*Instructions for the task*: In the data below, how many lines contain the string "Must"? Reply with the number alone.

*Provided records*:
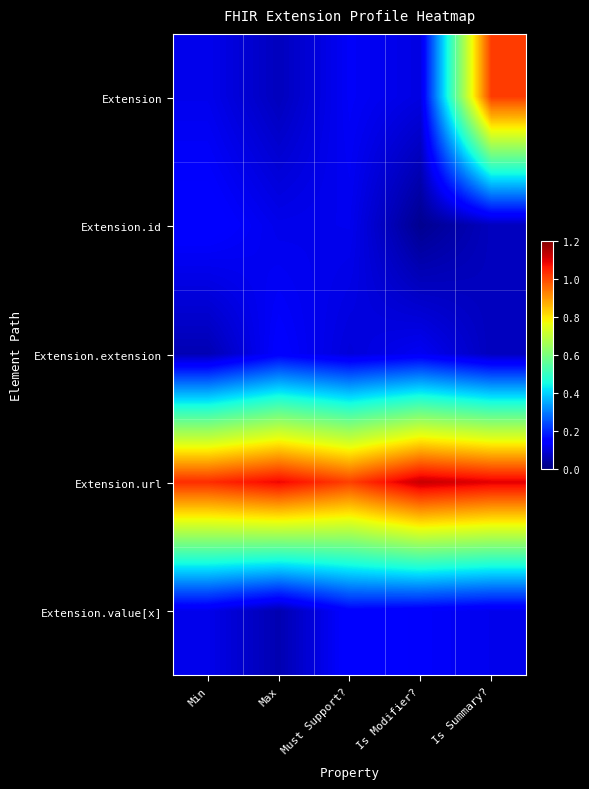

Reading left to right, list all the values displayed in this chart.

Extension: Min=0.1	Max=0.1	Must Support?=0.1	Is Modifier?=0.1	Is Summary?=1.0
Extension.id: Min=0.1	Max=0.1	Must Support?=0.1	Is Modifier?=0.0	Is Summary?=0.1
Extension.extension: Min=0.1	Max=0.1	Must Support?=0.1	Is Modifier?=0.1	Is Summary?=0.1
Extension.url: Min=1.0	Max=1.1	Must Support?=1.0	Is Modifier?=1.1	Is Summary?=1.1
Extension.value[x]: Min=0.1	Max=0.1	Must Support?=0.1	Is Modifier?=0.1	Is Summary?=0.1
---
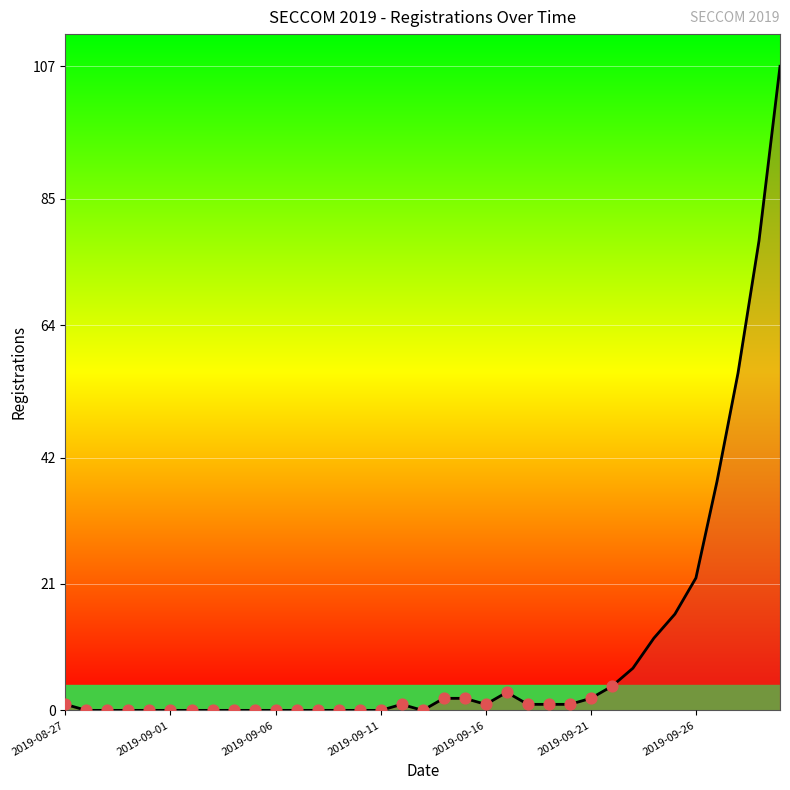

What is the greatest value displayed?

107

*Exercise result*: 5